Issue (i): Whether revision under section 263 of the Income-tax Act, 1961 was sustainable in relation to the claim of deduction under section 80G for CSR expenditure.
Analysis: The assessee had disclosed the CSR-related facts during assessment, and the assessment record showed that the claim under section 80G was considered and accepted. The revisional power under section 263 can be invoked only when the assessment order is both erroneous and prejudicial to the interests of the Revenue. Where the Assessing Officer adopts one of the permissible views after inquiry, the order cannot be revised merely because the revisional authority prefers another view. On the facts, the issue was examined in assessment and the view taken by the Assessing Officer was a plausible one. The later challenge amounted to a different opinion on the same material, which does not satisfy the statutory threshold for revision.
Conclusion: The revision on the CSR expenditure issue was not sustainable and the assessee succeeded on this issue.
Issue (ii): Whether revision under section 263 of the Income-tax Act, 1961 was sustainable in relation to ESOP expenditure.

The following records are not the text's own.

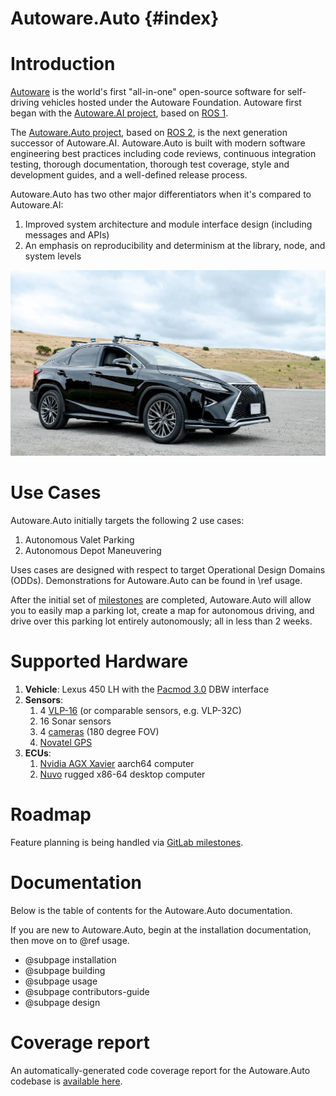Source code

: Autoware.Auto {#index}
======================

# Introduction

[Autoware](https://www.autoware.org/) is the world's first "all-in-one" open-source
software for self-driving vehicles hosted under the Autoware Foundation. Autoware first began with
the [Autoware.AI project](https://www.autoware.ai/), based on
[ROS 1](http://wiki.ros.org/Documentation).

The [Autoware.Auto project](https://www.autoware.auto/), based on [ROS 2](https://index.ros.org/doc/ros2/), is the next generation successor of Autoware.AI. Autoware.Auto is built with modern software engineering best practices including code reviews, continuous integration testing, thorough documentation, thorough test coverage, style and development guides, and a well-defined release process.

Autoware.Auto has two other major differentiators when it's compared to Autoware.AI:

1. Improved system architecture and module interface design (including messages and APIs)
2. An emphasis on reproducibility and determinism at the library, node, and system levels

![Autoware.Auto testing vehicle](images/lexus.jpg)


# Use Cases

Autoware.Auto initially targets the following 2 use cases:

1. Autonomous Valet Parking
2. Autonomous Depot Maneuvering

Uses cases are designed with respect to target Operational Design Domains (ODDs). Demonstrations for Autoware.Auto can be found in \ref usage.

After the initial set of [milestones](https://gitlab.com/autowarefoundation/autoware.auto/AutowareAuto/-/milestones)
are completed, Autoware.Auto will allow you to easily map a parking lot, create
a map for autonomous driving, and drive over this parking lot entirely autonomously; all in less
than 2 weeks.

# Supported Hardware

1. **Vehicle**: Lexus 450 LH with the
[Pacmod 3.0](https://autonomoustuff.com/product/small-ev-by-wire-kits/) DBW interface
2. **Sensors**:
    1. 4 [VLP-16](https://velodynelidar.com/vlp-16-hi-res.html) (or comparable sensors, e.g.
      VLP-32C)
    2. 16 Sonar sensors
    3. 4 [cameras](http://wiki.ros.org/pointgrey_camera_driver) (180 degree FOV)
    4. [Novatel GPS](https://autonomoustuff.com/product/novatel-vehicle-kits/)
3. **ECUs**:
    1. [Nvidia AGX Xavier](https://www.nvidia.com/en-us/deep-learning-ai/products/agx-systems/) aarch64 computer
    2. [Nuvo](https://autonomoustuff.com/product/astuff-spectra/) rugged x86-64 desktop computer


# Roadmap

Feature planning is being handled via
[GitLab milestones](https://gitlab.com/autowarefoundation/autoware.auto/AutowareAuto/-/milestones).

# Documentation

Below is the table of contents for the Autoware.Auto documentation.

If you are new to Autoware.Auto, begin at the installation documentation, then move on to @ref usage.

- @subpage installation
- @subpage building
- @subpage usage
- @subpage contributors-guide
- @subpage design


# Coverage report

An automatically-generated code coverage report for the Autoware.Auto codebase is [available here](coverage/index.html).
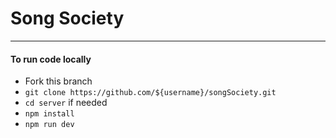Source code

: # Song Society

---

#### To run code locally
* Fork this branch
* `git clone https://github.com/${username}/songSociety.git`
* `cd server` if needed
* `npm install`
* `npm run dev`
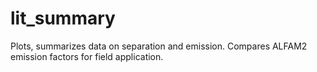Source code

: # lit_summary
Plots, summarizes data on separation and emission.
Compares ALFAM2 emission factors for field application.

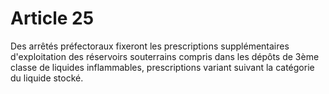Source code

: # Article 25

Des arrêtés préfectoraux fixeront les prescriptions supplémentaires d'exploitation des réservoirs souterrains compris dans les dépôts de 3ème classe de liquides inflammables, prescriptions variant suivant la catégorie du liquide stocké.
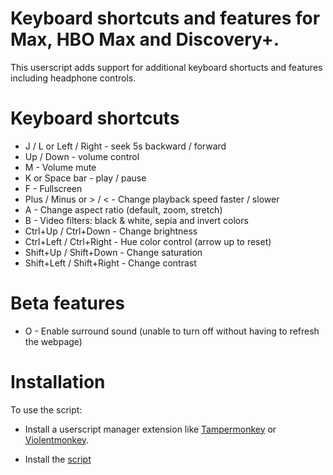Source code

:# Keyboard shortcuts and features for Max, HBO Max and Discovery+.

This userscript adds support for additional keyboard shortucts and features including headphone controls.

# Keyboard shortcuts
 - J / L or Left / Right - seek 5s backward / forward
 - Up / Down - volume control
 - M - Volume mute
 - K or Space bar - play / pause
 - F - Fullscreen
 - Plus / Minus or > / < - Change playback speed faster / slower
 - A - Change aspect ratio (default, zoom, stretch)
 - B - Video filters: black & white, sepia and invert colors
 - Ctrl+Up / Ctrl+Down - Change brightness
 - Ctrl+Left / Ctrl+Right - Hue color control (arrow up to reset)
 - Shift+Up / Shift+Down - Change saturation
 - Shift+Left / Shift+Right - Change contrast
# Beta features
 - O - Enable surround sound (unable to turn off without having to refresh the webpage)


# Installation

To use the script:
 - Install a userscript manager extension like [Tampermonkey](https://www.tampermonkey.net/) or [Violentmonkey](https://violentmonkey.github.io/).

 - Install the [script](https://github.com/chj85/HBOMax-and-Discovery-Plus-Keyboard-Shortcuts-and-Features/raw/main/main.user.js)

Analysis: The assessment order did not show any inquiry or verification by the Assessing Officer on the ESOP claim, and the record did not establish application of mind on this item. In such a case, Explanation 2 to section 263 deems an order erroneous insofar as it is prejudicial to the interests of the Revenue where the order is passed without making inquiries or verification that should have been made. The case fell in the category of complete lack of inquiry rather than inadequate inquiry. The revisional authority was therefore justified in treating the assessment order as erroneous and prejudicial on this aspect.
Conclusion: The revision on the ESOP expenditure issue was valid and the assessee failed on this issue.
Final Conclusion: The appeal succeeded only on the CSR-related deduction issue and failed on the ESOP issue, so the revisional order was upheld in part and set aside in part.
Ratio Decidendi: Revision under section 263 is permissible where the assessment order reflects no inquiry on a material issue, but it is not permissible where the Assessing Officer has taken a plausible view after considering the material on record.